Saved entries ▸

---

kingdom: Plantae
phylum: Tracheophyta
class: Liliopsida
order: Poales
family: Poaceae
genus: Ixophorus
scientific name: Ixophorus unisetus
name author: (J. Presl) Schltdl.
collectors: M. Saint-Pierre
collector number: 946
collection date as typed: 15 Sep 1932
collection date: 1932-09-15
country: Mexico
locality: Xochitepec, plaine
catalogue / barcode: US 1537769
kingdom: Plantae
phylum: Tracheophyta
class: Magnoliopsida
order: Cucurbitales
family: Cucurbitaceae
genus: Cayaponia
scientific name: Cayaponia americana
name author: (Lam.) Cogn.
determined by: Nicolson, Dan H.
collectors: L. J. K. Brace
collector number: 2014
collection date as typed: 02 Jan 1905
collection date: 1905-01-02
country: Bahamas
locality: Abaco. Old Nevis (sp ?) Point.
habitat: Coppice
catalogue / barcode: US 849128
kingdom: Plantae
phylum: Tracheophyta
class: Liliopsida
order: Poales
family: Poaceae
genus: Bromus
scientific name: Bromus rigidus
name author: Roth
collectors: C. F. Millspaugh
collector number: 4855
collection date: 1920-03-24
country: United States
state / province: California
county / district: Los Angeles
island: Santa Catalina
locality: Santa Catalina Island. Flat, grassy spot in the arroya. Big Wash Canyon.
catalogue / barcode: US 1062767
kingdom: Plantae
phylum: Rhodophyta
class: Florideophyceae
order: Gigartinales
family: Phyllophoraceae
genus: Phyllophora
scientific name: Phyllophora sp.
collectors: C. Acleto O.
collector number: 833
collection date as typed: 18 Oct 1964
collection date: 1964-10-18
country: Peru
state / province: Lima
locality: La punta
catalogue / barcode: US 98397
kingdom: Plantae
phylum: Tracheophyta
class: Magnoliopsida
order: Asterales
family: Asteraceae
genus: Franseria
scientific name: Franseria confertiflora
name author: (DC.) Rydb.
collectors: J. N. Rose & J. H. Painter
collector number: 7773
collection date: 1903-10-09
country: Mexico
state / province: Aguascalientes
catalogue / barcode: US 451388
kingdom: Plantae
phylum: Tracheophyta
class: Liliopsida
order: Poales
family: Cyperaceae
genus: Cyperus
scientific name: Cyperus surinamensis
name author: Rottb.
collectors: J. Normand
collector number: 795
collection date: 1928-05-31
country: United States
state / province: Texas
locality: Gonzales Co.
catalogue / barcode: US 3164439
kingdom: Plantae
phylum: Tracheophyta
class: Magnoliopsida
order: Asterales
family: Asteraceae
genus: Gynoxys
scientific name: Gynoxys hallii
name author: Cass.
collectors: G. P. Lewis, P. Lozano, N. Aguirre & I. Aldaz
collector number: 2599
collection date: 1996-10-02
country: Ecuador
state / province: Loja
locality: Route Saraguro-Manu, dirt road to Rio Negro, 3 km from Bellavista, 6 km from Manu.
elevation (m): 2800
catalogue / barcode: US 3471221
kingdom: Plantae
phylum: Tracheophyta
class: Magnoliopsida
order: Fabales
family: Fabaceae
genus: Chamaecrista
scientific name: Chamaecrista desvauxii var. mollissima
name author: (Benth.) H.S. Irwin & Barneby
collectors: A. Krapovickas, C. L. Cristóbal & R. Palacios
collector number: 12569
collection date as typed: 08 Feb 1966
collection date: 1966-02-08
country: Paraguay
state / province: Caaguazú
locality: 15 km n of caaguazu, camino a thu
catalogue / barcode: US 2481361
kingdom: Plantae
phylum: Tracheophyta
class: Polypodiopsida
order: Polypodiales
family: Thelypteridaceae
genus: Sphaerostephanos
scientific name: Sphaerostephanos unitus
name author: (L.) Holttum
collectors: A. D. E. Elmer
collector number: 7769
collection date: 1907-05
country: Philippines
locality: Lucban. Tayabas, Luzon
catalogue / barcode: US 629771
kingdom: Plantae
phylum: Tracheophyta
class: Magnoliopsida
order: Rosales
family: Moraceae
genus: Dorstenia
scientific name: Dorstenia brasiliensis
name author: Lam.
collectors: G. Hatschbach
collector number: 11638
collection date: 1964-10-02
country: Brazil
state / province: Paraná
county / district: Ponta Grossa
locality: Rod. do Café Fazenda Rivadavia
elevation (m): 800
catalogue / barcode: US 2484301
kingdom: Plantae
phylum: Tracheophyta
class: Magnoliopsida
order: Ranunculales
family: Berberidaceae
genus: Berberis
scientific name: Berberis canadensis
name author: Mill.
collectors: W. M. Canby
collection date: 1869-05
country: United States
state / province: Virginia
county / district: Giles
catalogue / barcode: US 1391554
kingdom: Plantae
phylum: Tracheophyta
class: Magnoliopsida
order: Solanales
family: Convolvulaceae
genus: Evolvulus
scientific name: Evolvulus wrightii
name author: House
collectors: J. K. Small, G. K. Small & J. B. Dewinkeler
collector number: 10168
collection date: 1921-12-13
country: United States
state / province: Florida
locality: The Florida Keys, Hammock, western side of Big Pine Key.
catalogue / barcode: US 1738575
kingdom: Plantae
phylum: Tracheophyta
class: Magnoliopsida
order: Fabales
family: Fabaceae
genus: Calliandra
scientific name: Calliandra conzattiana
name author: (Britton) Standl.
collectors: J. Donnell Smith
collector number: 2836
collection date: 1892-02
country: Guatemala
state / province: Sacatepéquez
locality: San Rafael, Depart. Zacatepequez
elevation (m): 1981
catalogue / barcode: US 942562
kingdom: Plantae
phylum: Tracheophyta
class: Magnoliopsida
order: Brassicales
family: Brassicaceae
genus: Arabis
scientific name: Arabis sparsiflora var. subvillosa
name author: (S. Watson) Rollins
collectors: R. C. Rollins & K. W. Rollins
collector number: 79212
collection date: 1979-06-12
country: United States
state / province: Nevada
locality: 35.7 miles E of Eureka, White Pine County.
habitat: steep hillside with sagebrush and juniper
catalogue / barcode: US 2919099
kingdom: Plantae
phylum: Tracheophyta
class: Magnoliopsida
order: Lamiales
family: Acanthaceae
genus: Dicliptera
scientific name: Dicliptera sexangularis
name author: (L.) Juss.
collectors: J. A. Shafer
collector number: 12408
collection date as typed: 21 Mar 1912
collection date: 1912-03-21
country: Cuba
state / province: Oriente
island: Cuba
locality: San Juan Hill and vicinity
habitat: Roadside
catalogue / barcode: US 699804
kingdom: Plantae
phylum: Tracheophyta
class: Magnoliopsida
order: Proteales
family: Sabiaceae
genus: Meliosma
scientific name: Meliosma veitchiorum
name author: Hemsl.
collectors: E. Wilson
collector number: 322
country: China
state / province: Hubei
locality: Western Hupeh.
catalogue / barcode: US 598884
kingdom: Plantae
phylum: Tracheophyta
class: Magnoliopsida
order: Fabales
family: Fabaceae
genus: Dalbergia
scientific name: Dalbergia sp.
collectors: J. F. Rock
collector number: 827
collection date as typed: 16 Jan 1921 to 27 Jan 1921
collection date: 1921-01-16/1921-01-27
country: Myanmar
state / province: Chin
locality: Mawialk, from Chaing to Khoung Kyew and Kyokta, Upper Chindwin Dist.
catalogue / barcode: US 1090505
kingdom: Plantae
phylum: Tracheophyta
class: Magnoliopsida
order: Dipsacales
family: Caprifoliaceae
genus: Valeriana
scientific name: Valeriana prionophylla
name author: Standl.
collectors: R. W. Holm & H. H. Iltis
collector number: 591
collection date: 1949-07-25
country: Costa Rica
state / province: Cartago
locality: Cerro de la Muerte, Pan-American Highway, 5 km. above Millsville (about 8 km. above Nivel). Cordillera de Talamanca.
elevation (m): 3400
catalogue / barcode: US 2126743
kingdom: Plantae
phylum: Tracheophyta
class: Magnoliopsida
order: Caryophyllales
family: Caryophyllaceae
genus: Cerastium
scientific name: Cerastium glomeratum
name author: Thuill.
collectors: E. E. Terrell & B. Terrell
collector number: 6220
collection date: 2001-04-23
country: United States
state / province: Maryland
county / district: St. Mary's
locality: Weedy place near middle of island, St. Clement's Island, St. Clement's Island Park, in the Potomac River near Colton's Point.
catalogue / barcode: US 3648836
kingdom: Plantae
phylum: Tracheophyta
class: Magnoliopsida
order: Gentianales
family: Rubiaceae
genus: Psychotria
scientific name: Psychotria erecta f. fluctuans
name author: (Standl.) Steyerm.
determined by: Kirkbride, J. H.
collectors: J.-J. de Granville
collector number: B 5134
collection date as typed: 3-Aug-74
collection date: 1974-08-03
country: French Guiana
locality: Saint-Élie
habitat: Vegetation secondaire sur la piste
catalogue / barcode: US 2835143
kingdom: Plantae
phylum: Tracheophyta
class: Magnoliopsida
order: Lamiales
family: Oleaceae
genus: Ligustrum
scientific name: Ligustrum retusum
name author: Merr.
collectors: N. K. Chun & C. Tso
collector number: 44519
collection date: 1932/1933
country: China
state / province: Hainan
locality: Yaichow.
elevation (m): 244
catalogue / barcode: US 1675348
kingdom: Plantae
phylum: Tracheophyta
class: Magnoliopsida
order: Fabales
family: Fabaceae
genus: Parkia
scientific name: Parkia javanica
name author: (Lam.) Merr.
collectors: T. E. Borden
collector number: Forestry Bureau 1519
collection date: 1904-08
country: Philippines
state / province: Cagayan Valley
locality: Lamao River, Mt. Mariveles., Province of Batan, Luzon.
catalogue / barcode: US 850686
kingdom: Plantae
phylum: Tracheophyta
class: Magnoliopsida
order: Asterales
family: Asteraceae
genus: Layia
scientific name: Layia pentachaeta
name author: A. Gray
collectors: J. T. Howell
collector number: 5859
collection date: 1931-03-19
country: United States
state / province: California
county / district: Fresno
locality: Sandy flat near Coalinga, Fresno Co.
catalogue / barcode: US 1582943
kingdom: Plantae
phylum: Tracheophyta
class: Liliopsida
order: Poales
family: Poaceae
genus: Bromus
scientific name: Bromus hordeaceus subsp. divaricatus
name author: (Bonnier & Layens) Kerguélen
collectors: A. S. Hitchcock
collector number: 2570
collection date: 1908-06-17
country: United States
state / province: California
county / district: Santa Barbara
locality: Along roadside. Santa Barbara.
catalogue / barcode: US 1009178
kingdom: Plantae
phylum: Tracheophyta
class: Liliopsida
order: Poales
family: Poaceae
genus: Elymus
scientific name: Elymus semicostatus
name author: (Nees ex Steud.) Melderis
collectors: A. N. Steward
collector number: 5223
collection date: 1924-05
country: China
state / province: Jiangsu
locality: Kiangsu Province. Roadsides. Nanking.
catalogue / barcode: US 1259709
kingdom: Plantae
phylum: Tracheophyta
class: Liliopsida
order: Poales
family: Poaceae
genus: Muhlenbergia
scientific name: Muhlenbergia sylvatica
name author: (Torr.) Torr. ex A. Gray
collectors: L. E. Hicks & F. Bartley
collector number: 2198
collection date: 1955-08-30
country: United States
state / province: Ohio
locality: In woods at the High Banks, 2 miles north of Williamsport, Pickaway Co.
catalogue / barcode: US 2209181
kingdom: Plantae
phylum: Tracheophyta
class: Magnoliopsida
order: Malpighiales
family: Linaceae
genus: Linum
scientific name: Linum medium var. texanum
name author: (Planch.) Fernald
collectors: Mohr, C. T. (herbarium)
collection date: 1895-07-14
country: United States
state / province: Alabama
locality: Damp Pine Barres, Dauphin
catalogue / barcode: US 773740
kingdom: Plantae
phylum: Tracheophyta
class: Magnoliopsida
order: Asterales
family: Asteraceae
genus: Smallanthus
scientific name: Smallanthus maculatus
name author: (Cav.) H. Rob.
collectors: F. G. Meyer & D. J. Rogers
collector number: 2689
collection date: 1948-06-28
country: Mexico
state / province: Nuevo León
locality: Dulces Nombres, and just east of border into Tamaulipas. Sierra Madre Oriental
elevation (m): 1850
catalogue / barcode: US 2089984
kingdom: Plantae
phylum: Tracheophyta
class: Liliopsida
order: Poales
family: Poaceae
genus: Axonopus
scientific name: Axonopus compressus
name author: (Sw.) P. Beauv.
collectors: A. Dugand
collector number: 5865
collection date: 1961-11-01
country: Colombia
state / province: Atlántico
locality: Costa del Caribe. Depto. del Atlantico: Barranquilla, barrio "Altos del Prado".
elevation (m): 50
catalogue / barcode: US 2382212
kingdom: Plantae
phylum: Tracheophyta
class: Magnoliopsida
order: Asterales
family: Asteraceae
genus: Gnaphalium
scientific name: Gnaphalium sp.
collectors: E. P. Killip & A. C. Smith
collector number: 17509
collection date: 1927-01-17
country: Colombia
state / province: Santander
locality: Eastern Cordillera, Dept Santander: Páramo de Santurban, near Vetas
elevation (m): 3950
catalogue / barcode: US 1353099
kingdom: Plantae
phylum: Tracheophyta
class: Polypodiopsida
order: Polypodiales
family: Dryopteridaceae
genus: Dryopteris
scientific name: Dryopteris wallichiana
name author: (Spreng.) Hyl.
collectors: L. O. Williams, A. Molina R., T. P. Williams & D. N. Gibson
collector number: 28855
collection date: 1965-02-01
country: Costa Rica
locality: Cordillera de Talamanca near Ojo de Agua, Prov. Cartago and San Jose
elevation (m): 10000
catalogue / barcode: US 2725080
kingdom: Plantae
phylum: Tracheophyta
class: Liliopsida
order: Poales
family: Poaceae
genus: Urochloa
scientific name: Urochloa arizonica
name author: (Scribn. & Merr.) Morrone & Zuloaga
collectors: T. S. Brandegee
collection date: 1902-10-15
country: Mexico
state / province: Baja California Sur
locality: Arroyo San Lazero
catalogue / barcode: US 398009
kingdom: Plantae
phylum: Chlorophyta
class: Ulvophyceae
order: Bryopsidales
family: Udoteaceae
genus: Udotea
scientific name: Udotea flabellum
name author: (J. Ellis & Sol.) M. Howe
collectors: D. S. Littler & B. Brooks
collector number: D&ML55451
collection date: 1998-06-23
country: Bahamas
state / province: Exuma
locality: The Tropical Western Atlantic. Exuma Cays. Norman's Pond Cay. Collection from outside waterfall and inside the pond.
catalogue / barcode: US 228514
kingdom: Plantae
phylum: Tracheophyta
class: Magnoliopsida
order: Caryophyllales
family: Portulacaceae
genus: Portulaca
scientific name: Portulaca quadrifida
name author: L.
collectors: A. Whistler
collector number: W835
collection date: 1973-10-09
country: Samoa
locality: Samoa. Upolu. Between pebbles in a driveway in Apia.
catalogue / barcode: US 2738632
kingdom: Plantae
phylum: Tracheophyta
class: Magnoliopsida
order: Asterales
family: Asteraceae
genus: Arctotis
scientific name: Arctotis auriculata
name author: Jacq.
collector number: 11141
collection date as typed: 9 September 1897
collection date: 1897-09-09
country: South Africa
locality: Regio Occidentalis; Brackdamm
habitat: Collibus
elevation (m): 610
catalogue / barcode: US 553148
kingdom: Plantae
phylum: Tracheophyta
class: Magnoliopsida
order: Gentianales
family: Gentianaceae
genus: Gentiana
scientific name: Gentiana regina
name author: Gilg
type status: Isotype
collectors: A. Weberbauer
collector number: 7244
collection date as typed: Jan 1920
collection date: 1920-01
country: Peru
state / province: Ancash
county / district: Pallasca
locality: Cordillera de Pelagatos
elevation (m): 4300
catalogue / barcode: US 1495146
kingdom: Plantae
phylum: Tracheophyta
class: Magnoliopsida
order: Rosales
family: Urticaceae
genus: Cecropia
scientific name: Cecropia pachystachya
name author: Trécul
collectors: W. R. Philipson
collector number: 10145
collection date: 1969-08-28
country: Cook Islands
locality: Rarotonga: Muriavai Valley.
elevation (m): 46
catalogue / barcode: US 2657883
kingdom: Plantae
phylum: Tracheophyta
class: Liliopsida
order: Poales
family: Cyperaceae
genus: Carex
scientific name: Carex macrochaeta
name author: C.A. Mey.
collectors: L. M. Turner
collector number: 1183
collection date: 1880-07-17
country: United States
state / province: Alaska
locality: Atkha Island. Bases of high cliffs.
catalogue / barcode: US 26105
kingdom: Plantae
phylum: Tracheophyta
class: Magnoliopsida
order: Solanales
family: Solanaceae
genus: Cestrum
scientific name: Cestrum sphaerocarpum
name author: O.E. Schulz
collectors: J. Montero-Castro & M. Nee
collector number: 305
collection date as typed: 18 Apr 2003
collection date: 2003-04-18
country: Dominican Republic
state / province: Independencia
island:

---

Rewrite the records from their start through the line containing "name author: (DC.) Rydb.", inclusive, with "catalogue" replaced by "catalog" and nothing else changed.

WRITTEN ANSWER ▸
kingdom: Plantae
phylum: Tracheophyta
class: Liliopsida
order: Poales
family: Poaceae
genus: Ixophorus
scientific name: Ixophorus unisetus
name author: (J. Presl) Schltdl.
collectors: M. Saint-Pierre
collector number: 946
collection date as typed: 15 Sep 1932
collection date: 1932-09-15
country: Mexico
locality: Xochitepec, plaine
catalog / barcode: US 1537769
kingdom: Plantae
phylum: Tracheophyta
class: Magnoliopsida
order: Cucurbitales
family: Cucurbitaceae
genus: Cayaponia
scientific name: Cayaponia americana
name author: (Lam.) Cogn.
determined by: Nicolson, Dan H.
collectors: L. J. K. Brace
collector number: 2014
collection date as typed: 02 Jan 1905
collection date: 1905-01-02
country: Bahamas
locality: Abaco. Old Nevis (sp ?) Point.
habitat: Coppice
catalog / barcode: US 849128
kingdom: Plantae
phylum: Tracheophyta
class: Liliopsida
order: Poales
family: Poaceae
genus: Bromus
scientific name: Bromus rigidus
name author: Roth
collectors: C. F. Millspaugh
collector number: 4855
collection date: 1920-03-24
country: United States
state / province: California
county / district: Los Angeles
island: Santa Catalina
locality: Santa Catalina Island. Flat, grassy spot in the arroya. Big Wash Canyon.
catalog / barcode: US 1062767
kingdom: Plantae
phylum: Rhodophyta
class: Florideophyceae
order: Gigartinales
family: Phyllophoraceae
genus: Phyllophora
scientific name: Phyllophora sp.
collectors: C. Acleto O.
collector number: 833
collection date as typed: 18 Oct 1964
collection date: 1964-10-18
country: Peru
state / province: Lima
locality: La punta
catalog / barcode: US 98397
kingdom: Plantae
phylum: Tracheophyta
class: Magnoliopsida
order: Asterales
family: Asteraceae
genus: Franseria
scientific name: Franseria confertiflora
name author: (DC.) Rydb.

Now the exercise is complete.